- [TASK]: First find the line with "the green tractor at point 968,382 | 25500" in the entries below, then set down exactly every line through the line with "the blue tractor at point 810,398 | 22578", that line included.

- [INPUT]:
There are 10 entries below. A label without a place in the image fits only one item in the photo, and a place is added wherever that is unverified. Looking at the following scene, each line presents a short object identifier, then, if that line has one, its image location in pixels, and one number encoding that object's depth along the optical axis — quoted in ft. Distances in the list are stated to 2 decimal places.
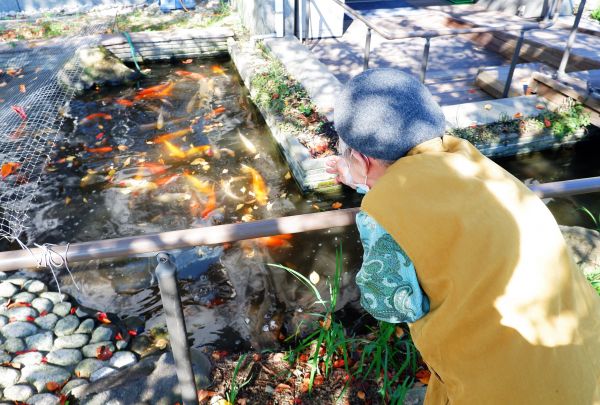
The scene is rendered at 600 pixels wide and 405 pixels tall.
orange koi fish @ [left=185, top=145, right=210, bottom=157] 22.66
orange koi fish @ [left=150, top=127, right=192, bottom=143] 23.90
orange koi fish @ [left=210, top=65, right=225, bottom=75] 31.04
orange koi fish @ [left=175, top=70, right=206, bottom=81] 30.42
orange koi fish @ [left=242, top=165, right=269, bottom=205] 19.66
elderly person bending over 3.99
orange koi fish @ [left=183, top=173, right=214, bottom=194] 20.26
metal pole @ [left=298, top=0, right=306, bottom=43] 28.89
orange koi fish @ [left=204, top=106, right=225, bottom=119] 25.92
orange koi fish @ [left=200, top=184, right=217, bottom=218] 18.93
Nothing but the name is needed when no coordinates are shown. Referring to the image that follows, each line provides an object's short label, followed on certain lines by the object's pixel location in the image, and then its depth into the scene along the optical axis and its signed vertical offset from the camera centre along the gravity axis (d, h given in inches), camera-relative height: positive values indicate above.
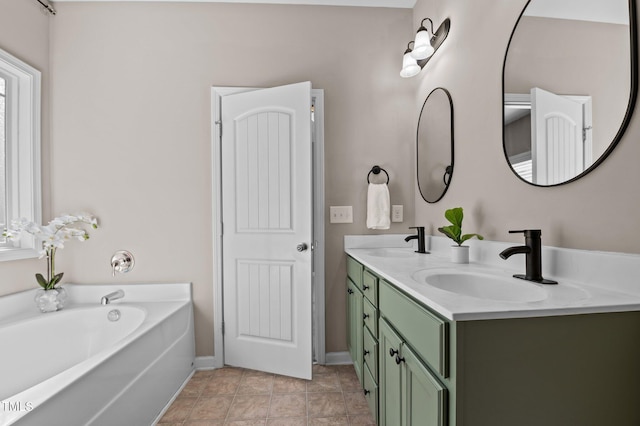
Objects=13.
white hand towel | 83.4 +1.1
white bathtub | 41.6 -27.6
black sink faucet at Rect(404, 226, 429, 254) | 74.6 -7.1
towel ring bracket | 86.9 +12.2
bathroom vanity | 28.2 -14.3
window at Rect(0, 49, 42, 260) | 75.6 +16.7
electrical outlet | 87.6 +0.0
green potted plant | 55.8 -4.5
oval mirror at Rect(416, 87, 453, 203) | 69.7 +16.8
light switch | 86.8 -0.5
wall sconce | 70.0 +40.6
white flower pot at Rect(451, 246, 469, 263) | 55.7 -7.9
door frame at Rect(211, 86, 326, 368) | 84.7 -3.4
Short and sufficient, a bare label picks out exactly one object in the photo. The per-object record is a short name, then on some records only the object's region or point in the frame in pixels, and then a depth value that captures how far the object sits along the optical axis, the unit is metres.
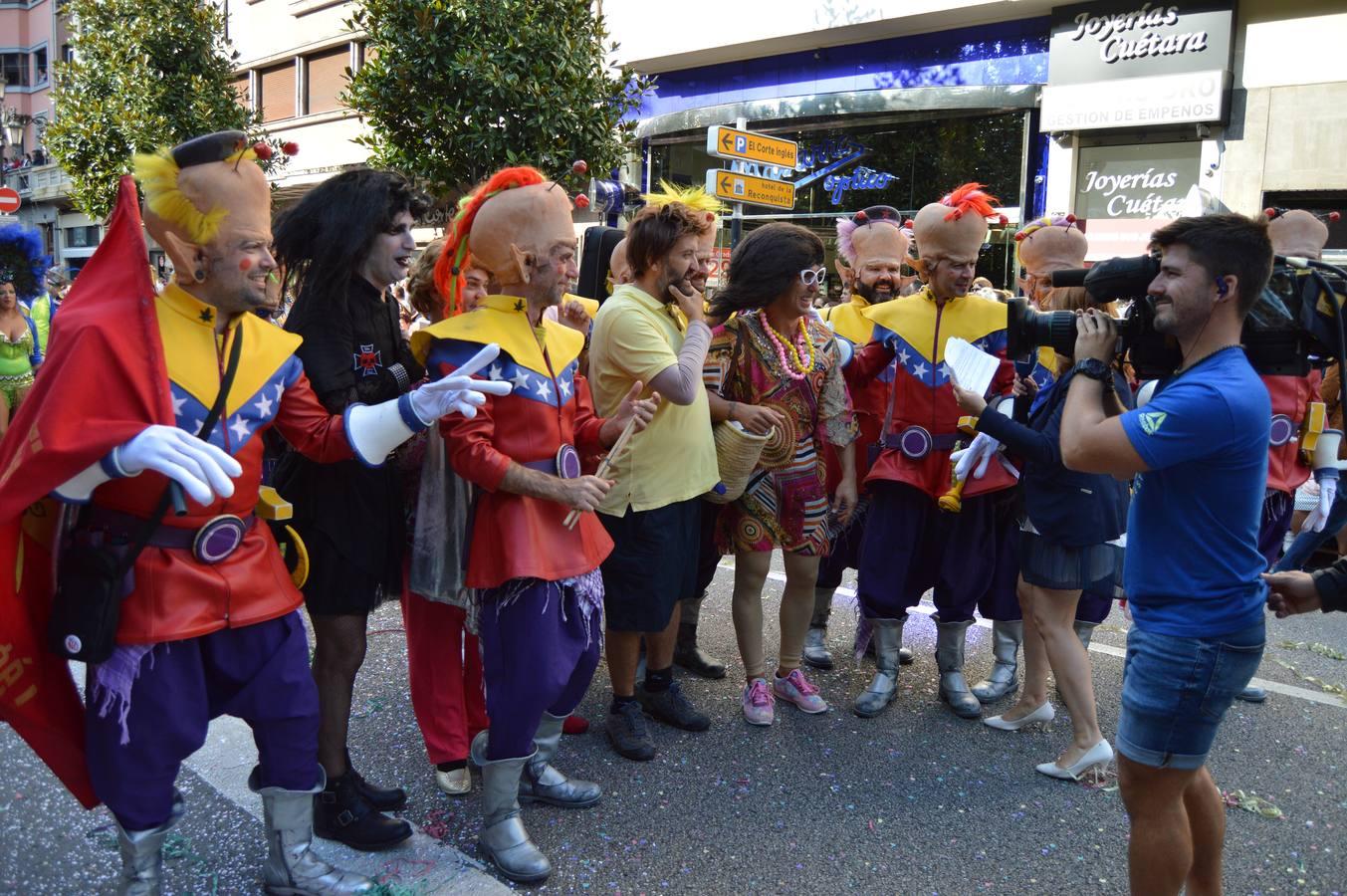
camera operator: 2.25
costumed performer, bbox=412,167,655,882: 2.79
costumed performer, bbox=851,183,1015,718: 4.05
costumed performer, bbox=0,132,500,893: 2.10
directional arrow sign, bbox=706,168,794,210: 8.58
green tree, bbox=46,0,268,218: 15.85
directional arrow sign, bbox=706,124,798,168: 8.68
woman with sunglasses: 3.93
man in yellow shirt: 3.46
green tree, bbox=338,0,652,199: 9.74
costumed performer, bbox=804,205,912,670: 4.62
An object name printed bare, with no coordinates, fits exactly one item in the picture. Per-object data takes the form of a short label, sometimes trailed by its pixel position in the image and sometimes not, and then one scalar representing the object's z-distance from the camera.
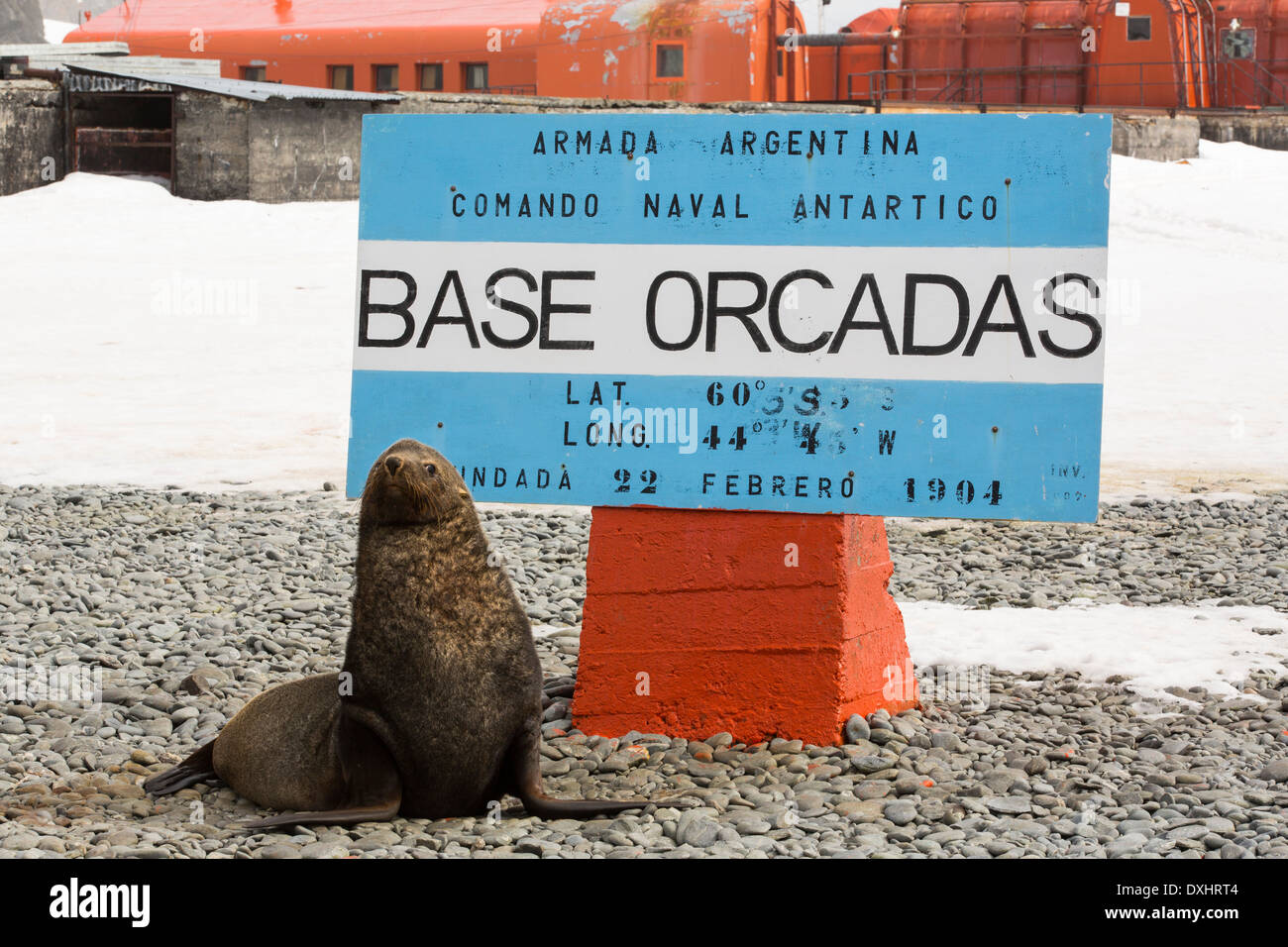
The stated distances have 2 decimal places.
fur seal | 4.23
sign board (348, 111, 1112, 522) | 5.02
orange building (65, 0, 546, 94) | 34.59
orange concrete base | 5.05
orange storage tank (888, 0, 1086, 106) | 33.00
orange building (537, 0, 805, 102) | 31.03
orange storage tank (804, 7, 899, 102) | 35.44
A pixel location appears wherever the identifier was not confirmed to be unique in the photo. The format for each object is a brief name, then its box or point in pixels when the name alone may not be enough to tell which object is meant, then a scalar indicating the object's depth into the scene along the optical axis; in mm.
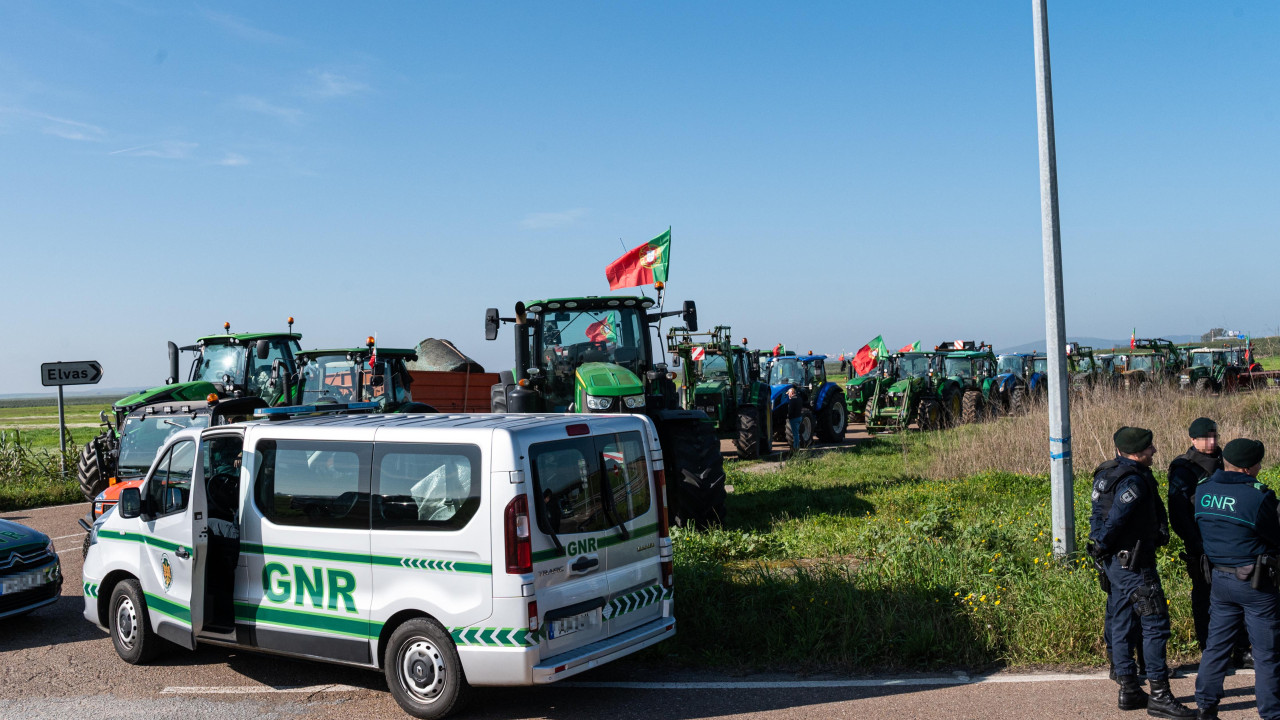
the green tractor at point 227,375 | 14492
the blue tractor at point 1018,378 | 27812
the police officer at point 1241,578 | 5074
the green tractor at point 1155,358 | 33312
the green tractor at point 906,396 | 24531
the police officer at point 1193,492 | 5789
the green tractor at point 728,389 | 19219
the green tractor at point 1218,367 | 33094
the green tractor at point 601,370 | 10742
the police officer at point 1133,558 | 5430
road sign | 17656
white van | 5426
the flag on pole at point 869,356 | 25375
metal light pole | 7832
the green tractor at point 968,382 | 25500
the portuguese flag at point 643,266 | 14977
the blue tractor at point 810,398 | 22578
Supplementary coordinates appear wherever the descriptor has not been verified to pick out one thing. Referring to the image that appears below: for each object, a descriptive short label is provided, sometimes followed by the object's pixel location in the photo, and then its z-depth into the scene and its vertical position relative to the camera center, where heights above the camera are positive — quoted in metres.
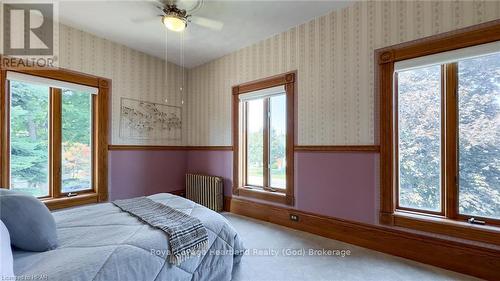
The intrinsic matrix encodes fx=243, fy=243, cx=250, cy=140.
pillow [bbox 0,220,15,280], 1.03 -0.53
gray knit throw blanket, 1.61 -0.62
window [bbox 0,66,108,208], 2.97 +0.05
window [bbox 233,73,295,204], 3.31 +0.03
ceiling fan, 2.54 +1.40
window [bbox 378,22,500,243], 2.10 +0.05
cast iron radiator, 4.05 -0.87
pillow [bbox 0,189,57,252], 1.37 -0.48
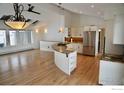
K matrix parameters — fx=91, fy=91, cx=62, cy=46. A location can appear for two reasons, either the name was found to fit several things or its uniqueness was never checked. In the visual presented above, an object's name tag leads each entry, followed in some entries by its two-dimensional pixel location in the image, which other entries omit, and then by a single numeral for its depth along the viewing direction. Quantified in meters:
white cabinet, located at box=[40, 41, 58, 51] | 7.40
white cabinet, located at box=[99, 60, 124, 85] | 2.43
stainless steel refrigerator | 6.10
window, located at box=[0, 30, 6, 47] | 6.23
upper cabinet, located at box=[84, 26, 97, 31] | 6.15
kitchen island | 3.50
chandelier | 2.68
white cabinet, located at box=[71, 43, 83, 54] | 6.58
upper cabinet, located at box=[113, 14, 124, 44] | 2.51
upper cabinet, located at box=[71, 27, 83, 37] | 7.42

- [EXERCISE OUTPUT]:
the green tractor at point 968,382 | 25500
the portuguese flag at point 643,266 | 14977
the blue tractor at point 810,398 | 22578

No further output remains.